Panel finds Sarah Gillett berated colleagues, lied about a qualification and ‘engineered’ the redundancy of an employeeBullying school boss who told staff they were useless is banned from teaching
The chief executive of an academy for special needs pupils has been banned from teaching for bullying staff after she called them “useless f—ers”.
Sarah Gillett, the former boss of ACE Schools Multi Academy Trust in Plymouth, Devon, was described by staff as “vicious” and “threatening”, a teaching conduct panel heard.
The Trust, which has schools in Devon and Cornwall, specialises in teaching children aged four to 16 with special educational needs.
Ms Gillett, 48, was found guilty of bullying and “unacceptable professional conduct” after it came to light that she had berated staff and lied about a qualification.
The panel also concluded that she “engineered” the redundancy of a member of staff in retaliation for a grievance he had raised about her in summer 2016.
‘I love ya, but I am coming for ya’
The “trigger” for staff escalating concerns was a staff meeting in March 2019 following an Ofsted inspection which had rated the Trust “good” overall and “outstanding” in parts.
The panel heard Ms Gillett, who had taken up her post in July 2016, told staff they had let ACE down and were wasting taxpayers’ money.
She said there was no room in the school for staff who were not performing and that she needed to get rid of people if they were not good enough.
Addressing the entire body of staff, she said: “I love ya, but I am coming for ya” or words to that effect, in what she claimed was a quote from a Turkish film.
The panel heard she used an expletive to tell a meeting of senior leaders they could leave the job if they did not like it.
Ms Gillett had a propensity to send “stinger” or “stinker” emails berating staff, according to the evidence heard.
Gillett ‘lacked integrity’
The conduct panel said her behaviour towards staff constituted bullying.
It said: “Staff felt inhibited from raising any concerns either informally or through the whistleblowing policy and/or grievance policies which in turn may create a serious risk that safeguarding issues are not raised by staff.”
The panel also said she “lacked integrity” by incorrectly saying she had a master’s degree in education.

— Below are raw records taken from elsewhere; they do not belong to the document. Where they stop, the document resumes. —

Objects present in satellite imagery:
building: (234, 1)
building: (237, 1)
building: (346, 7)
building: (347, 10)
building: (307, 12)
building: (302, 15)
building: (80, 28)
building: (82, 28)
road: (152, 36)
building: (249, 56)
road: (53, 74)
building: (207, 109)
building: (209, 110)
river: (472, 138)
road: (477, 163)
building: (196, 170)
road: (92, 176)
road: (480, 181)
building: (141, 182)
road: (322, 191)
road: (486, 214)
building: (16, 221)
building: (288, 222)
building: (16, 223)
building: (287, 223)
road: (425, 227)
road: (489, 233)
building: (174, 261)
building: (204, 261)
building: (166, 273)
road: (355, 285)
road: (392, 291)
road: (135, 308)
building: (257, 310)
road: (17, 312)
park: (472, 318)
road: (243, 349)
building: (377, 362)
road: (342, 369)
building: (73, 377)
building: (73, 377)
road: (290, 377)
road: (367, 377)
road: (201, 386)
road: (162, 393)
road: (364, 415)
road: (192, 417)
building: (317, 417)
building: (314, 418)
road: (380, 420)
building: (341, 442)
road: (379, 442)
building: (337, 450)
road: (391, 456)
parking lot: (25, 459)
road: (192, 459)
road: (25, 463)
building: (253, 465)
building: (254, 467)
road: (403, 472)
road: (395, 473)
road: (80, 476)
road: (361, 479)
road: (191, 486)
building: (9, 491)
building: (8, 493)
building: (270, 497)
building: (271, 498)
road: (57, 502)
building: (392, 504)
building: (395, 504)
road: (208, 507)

It found Ms Gillett was: “Aware that she did not hold a master’s degree in education, that she knew that her CV incorrectly stated that she did hold such a qualification and she also knew that misleading information had been placed on the Trust’s website and communicated to the Department of Education.”
Ms Gillett was suspended from her position as chief executive in May 2019 and left the Trust in July 2019 “by way of mutual agreement, prior to any disciplinary hearing taking place”.
The ban means that Ms Gillett is “prohibited from teaching indefinitely and cannot teach in any school, sixth form college, relevant youth accommodation or children’s home in England”.
The panel also heard allegations of favouritism and nepotism but did not find those allegations proven.